# REQUIREMENT
Lines in the entries below where the word "ankle" shows up should each be copied.

___ PROVIDED DATA

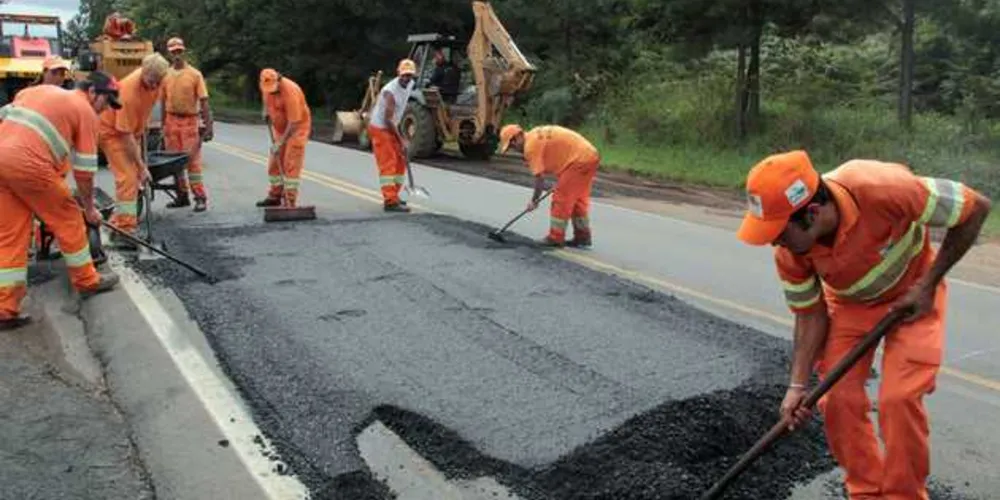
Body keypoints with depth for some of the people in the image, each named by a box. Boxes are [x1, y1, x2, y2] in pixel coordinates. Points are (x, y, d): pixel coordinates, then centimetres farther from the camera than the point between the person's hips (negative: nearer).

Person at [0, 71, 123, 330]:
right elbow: (84, 169, 5)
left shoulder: (42, 89, 26)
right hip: (29, 164, -7)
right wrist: (89, 207, 16)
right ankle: (87, 281, 26)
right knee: (69, 219, 13)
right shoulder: (86, 113, 5)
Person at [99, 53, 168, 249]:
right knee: (127, 178, -18)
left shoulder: (156, 79, -15)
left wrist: (142, 129, 13)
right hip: (112, 130, -8)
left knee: (134, 177, 12)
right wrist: (142, 166, -30)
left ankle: (119, 222, 25)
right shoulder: (129, 92, -36)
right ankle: (123, 231, -17)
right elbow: (126, 135, -32)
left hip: (132, 128, 8)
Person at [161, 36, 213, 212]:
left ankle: (200, 197, -3)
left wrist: (208, 126, -11)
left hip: (189, 120, -4)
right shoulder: (166, 76, 8)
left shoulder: (195, 74, -3)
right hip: (171, 120, 4)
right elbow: (163, 102, 13)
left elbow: (203, 102, -6)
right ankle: (182, 196, 16)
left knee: (192, 160, -6)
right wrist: (163, 125, 10)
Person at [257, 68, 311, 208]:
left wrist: (280, 143, -29)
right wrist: (266, 110, 2)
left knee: (291, 165, -12)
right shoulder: (266, 86, -9)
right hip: (280, 127, 8)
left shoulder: (290, 91, -30)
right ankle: (275, 196, 21)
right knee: (274, 163, 10)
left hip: (297, 127, -8)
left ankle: (290, 202, -10)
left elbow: (294, 123, -29)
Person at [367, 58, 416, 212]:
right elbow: (388, 120, -28)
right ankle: (390, 201, -15)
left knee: (400, 162, 11)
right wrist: (401, 140, -26)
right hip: (380, 128, -9)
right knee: (388, 164, -13)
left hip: (391, 127, 9)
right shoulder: (390, 91, -26)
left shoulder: (410, 85, 1)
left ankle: (393, 196, 21)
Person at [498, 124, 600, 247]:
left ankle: (555, 238, 4)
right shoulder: (537, 135, 16)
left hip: (579, 160, -10)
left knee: (561, 198, -2)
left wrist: (534, 200, 0)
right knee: (578, 199, 18)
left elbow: (539, 176, -11)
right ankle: (583, 236, 24)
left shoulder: (531, 145, -12)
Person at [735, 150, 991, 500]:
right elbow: (810, 314, -11)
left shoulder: (883, 190, -41)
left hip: (911, 295, -3)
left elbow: (976, 208, -24)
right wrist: (798, 385, -18)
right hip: (848, 304, 3)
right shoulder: (787, 252, -26)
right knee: (838, 399, -6)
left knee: (899, 399, -15)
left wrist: (928, 285, -22)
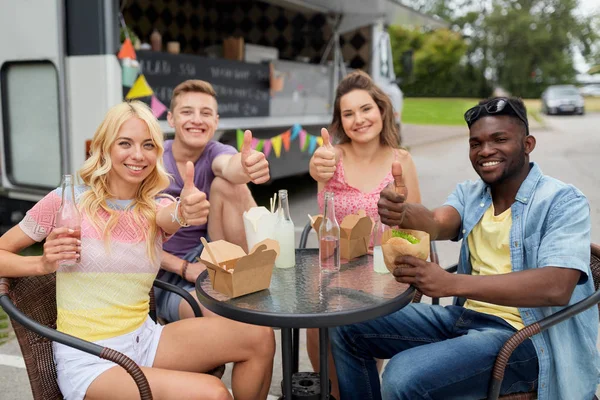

______

# ANSWER SPACE
right ankle: (87, 281, 26)
left ankle: (119, 222, 25)
right ankle: (123, 231, -17)
left ankle: (200, 197, -3)
right ankle: (182, 196, 16)
right ankle: (275, 196, 21)
left ankle: (290, 202, -10)
right ankle: (390, 201, -15)
left ankle: (393, 196, 21)
left ankle: (555, 238, 4)
right ankle: (583, 236, 24)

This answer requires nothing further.